Records drawn from a dataset -
•••••
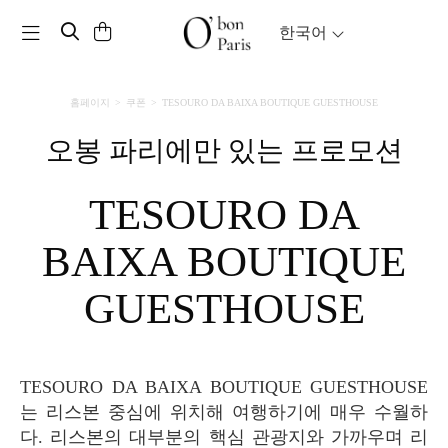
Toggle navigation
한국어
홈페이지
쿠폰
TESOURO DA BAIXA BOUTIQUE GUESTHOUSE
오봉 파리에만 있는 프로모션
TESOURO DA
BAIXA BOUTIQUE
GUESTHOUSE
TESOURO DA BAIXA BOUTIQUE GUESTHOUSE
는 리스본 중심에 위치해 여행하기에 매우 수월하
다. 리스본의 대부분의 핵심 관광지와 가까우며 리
•••••
Activity -
Each record above should be retyped exactly, with no pictures carried over.

Task solution -
Toggle navigation
한국어
홈페이지
쿠폰
TESOURO DA BAIXA BOUTIQUE GUESTHOUSE
오봉 파리에만 있는 프로모션
TESOURO DA
BAIXA BOUTIQUE
GUESTHOUSE
TESOURO DA BAIXA BOUTIQUE GUESTHOUSE
는 리스본 중심에 위치해 여행하기에 매우 수월하
다. 리스본의 대부분의 핵심 관광지와 가까우며 리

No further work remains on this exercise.